Saintes Délices de l’âme (Angelus Silesius)
La religieuse des Lettre portugaises oubliait Dieu pour se vouer corps et âme à un être terrestre ; elle adressait à son amant les mots brûlants de l’amour mystique. Sous la plume du poète germanique Angélus Silesius (1624-1677), converti au catholicisme et entré dans l’ordre des Franciscains en 1661, on entend la voix d’une âme qui accède à l’union avec Dieu.
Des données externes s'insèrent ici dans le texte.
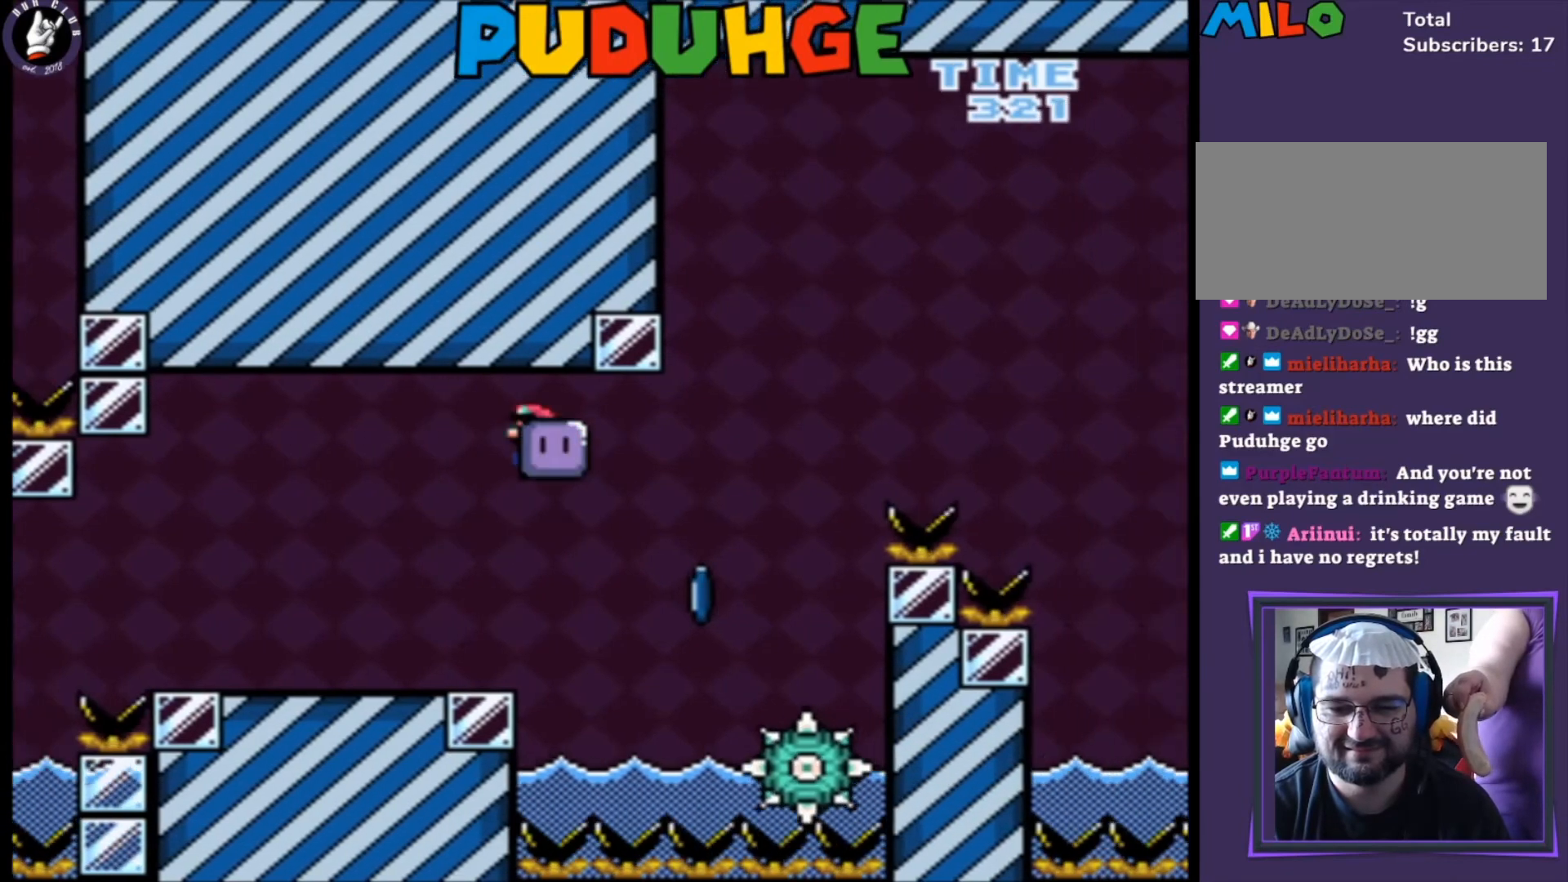
{"buttons": ["A", "X"], "events": []}
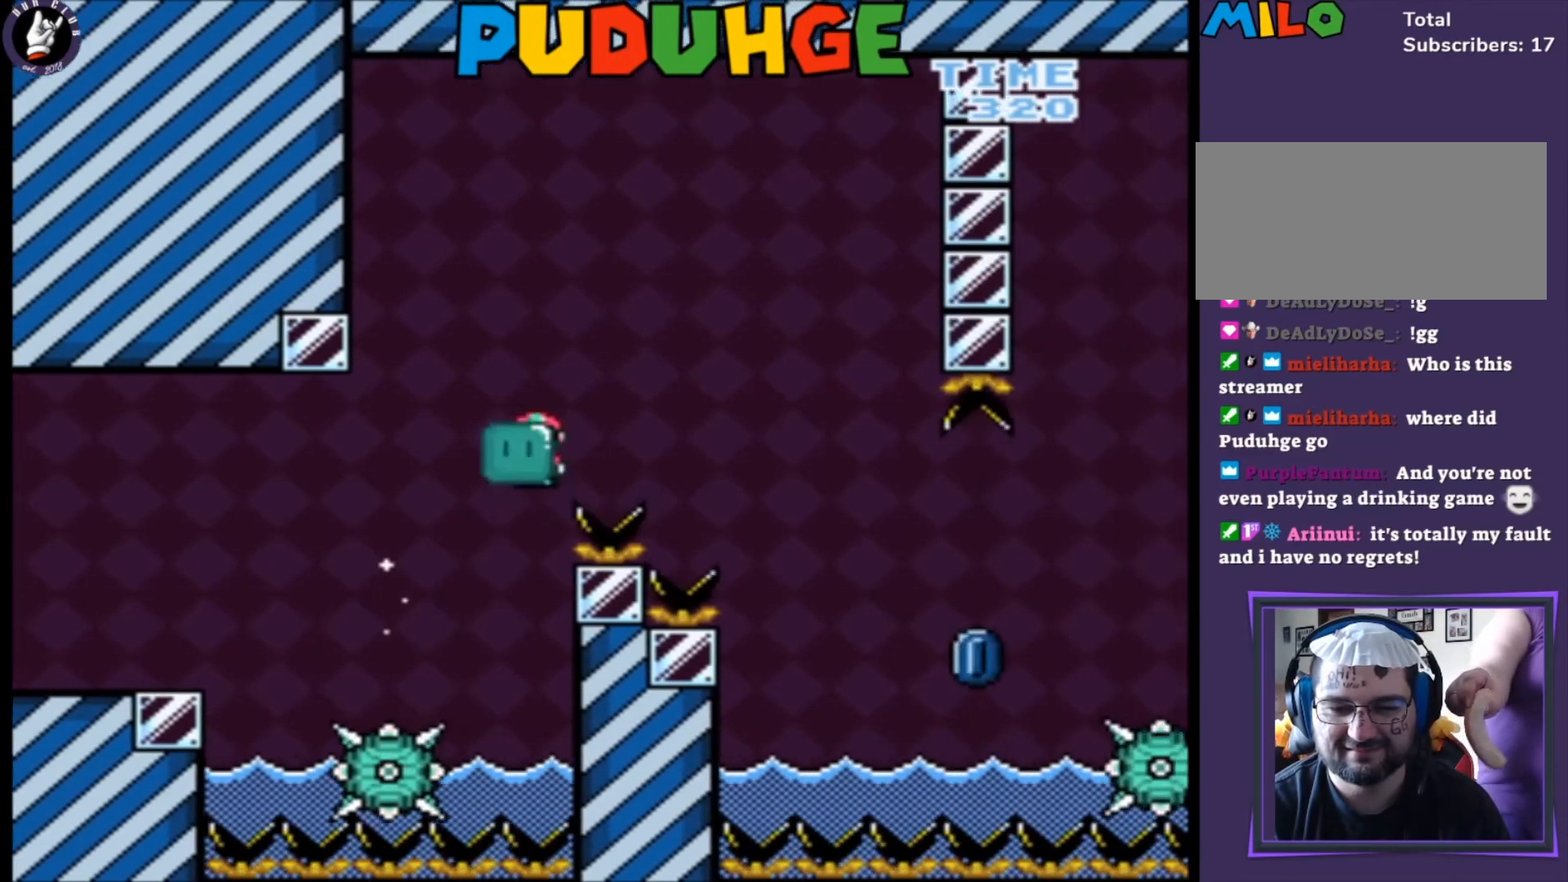
{"buttons": ["A", "X"], "events": []}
Dans son œuvre les Saintes Délices de l’âme (1657) au sous-titre révélateur d’Églogues spirituelles de Psyché – c’est-à-dire l’âme – amoureuse de Jésus, c’est l’amour mystique qui emprunte le langage de l’amour humain. Confusion passionnée dont témoignent les quelques strophes suivantes où abondent les expressions amoureuses à double sens (mondain et religieux, charnel et spirituel). Ainsi, le lyrisme religieux du moine-poète pourrait servis de contrepoint au lyrisme profane des Lettres portugaises.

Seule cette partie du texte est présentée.